# Odd even number plate plan



## Caltrop (Jan 2, 2016)

As you may know that Mr. Arvind Kejriwal had formulated an odd even number plate plan as an attempt to reduce the amount of air pollution in Delhi. I have a feeling that this plan will not be a success as there are a variety of problems that are and may work against the successful implementation of this plan. It is:

 The plan was first implemented in Shangai as a 12 day plan to curb the vehicular pollution in Shangai. It was successfully implemented and may be the source of inspiration for the odd even plan in Delhi.

 Another fact that requires the attention of the citizens of Delhi is that vehicular pollution is only a minor cause of pollution in Delhi, Most of the pollution in Delhi is due to the bakeries in the outskirts which use fossil fuels such as coal and wood as a fuel to bake the bread. I do not know the exact figure but what I do know is that the pollution caused by the bakeries is above 20%.

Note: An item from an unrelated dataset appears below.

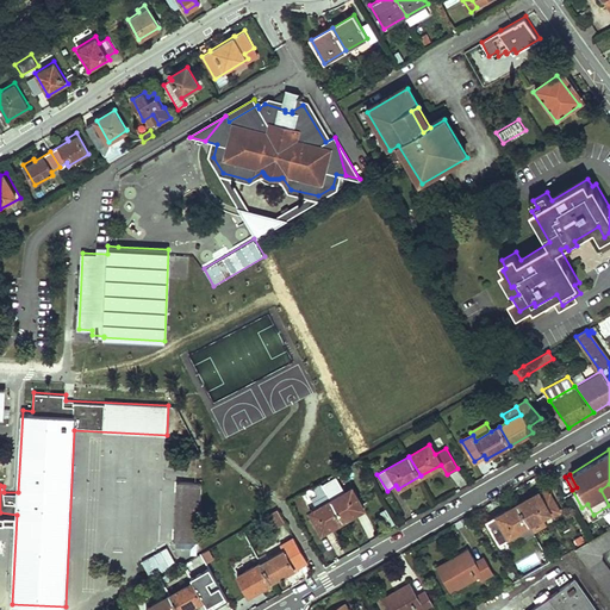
[(179,481),(176,540),(198,541),(201,483),(179,481)]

 I also simply do not understand the logic behind the plan of exempting automobiles having solely women as passengers and 2 wheelers in the plan.

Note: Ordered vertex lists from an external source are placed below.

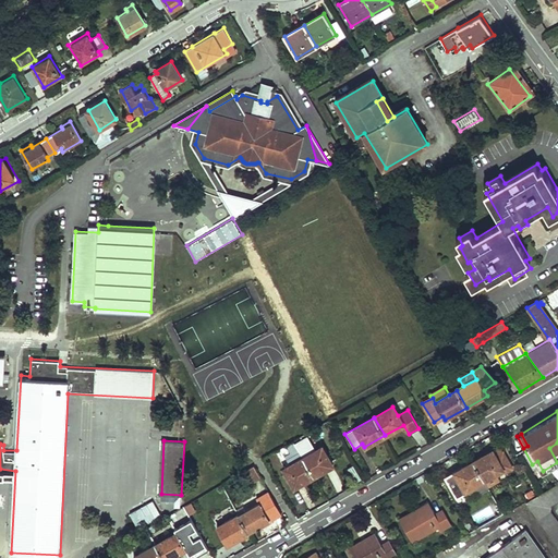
[(284,458),(290,465),(302,459),(293,443),(286,447),(290,455),(284,458)]
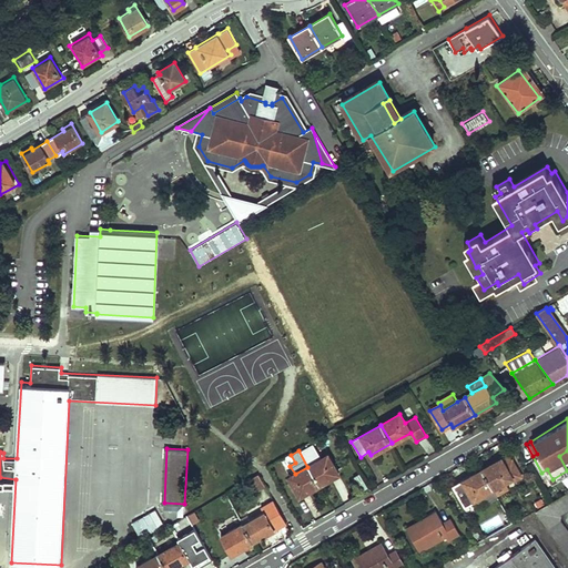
[(307,467),(318,485),(338,473),(327,456),(307,467)]
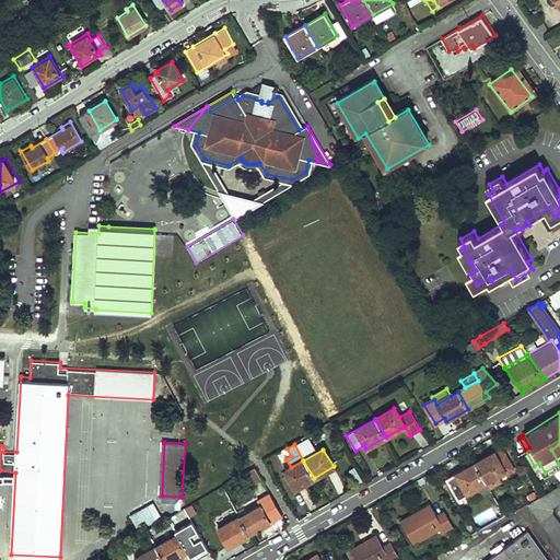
[(476,462),(486,479),(504,469),(506,471),(513,468),(504,453),(498,457),(494,451),(476,462)]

 A major problem also lies in the mindset of the average Indian, Unfortunately, We do not have a majority of people who are highly disciplined and hard working in their day to day life. Thus there will be quite a few violators of this rule, Infact, only a few of them will be caught whereas many will not.

 This plan will overwork an already overworked police force and mass transit system of Delhi.

- - - Updated - - -


I also forgot to mention that it will lower the productivity of people and that it should not be applicable on the automobiles entering Delhi as it will lower the productivity.

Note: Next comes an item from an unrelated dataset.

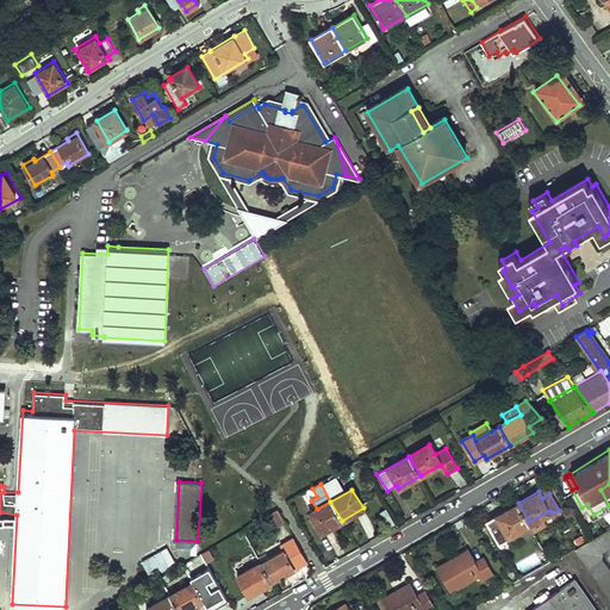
[(311,512),(322,531),(342,521),(330,502),(317,509),(311,512)]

I also believe that the month of January was selected specifically for the trial as during this month, The pm 2.5 and pm 10 emissions reduce greatly due to the reduction of usage of diesel generators as the number of marriages during this month reduce, thus the number of banquet halls in function reduce and the pollution reduces as the halls use diesel generators as a source of power, which are major emitters of pm 2.5 and  10  , whereas the number of marriages peak during the previous month, Thus and one show that the pollution in Delhi has reduced.


 Due to formation of a high pressure area in central India, The winds move outside India and thus a majority of pollutants are taken away.


I hope that you like my post and please point a mistake to me or post your opinions on this topic.
Thank you,
Caltrop


----------



## Nerevarine (Jan 2, 2016)

> I also simply do not understand the logic behind the plan of exempting automobiles *having solely women as passengers* and 2 wheelers in the plan.



WTF? This is totally bullshit..


----------



## icebags (Jan 2, 2016)

> I also simply do not understand the logic behind the plan of exempting automobiles having solely women as passengers and 2 wheelers in the plan.



that wont reduce much pollution. 
mr kejriwal, pls dont allow any pvt cars other than hybrid & electrics during working hours......


----------



## Ricky (Jan 3, 2016)

Well, most of your concern are true, however, this plan can encourage people to start car-pooling , even use of two wheelers over cars will reduce emission as well as save fuel. Exempting women is STUPID and is gender discrimination.  

I too feel that it won't work for long but I think there is nothing wrong in trying something radical.


----------